● **WHAT YOU WILL DO**: Could you reproduce, word for word, the lines of the material below from the one containing "Forvatec Team" through the one containing "December 2018", with both of those lines included?

● **EXTRACTED MATERIAL**:
================

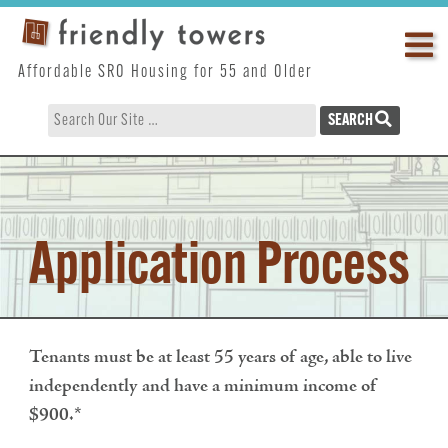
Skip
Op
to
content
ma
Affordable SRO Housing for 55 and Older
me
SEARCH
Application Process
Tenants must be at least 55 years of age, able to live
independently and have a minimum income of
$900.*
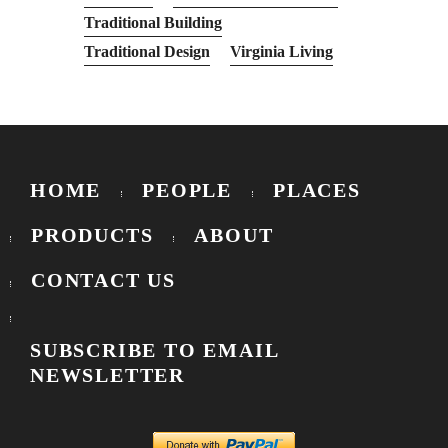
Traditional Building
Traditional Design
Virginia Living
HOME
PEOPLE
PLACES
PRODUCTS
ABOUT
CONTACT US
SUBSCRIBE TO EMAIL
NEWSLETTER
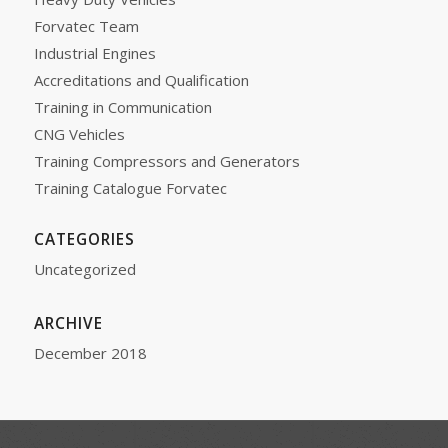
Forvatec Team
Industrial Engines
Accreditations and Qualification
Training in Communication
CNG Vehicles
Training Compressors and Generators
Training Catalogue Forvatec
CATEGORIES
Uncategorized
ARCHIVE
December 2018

================

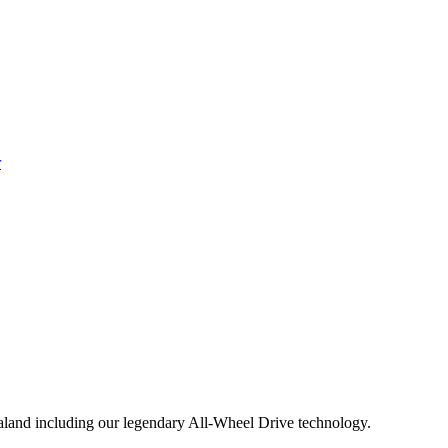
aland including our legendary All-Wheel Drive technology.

================

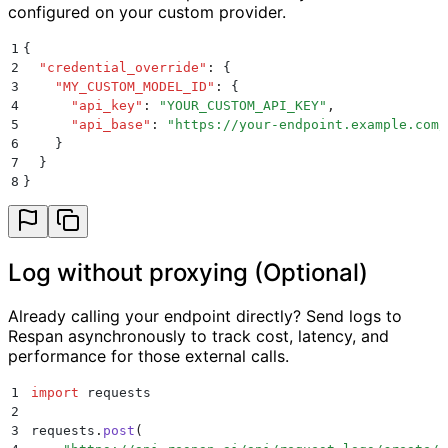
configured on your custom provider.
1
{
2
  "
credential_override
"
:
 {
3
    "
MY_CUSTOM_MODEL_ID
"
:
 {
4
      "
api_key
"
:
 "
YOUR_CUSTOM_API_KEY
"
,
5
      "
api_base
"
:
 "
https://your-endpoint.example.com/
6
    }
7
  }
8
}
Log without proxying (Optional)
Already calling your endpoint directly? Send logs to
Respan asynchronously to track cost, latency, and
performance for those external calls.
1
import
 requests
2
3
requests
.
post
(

================

● **OUTPUT FOR THIS EXERCISE**:
Forvatec Team
Industrial Engines
Accreditations and Qualification
Training in Communication
CNG Vehicles
Training Compressors and Generators
Training Catalogue Forvatec
CATEGORIES
Uncategorized
ARCHIVE
December 2018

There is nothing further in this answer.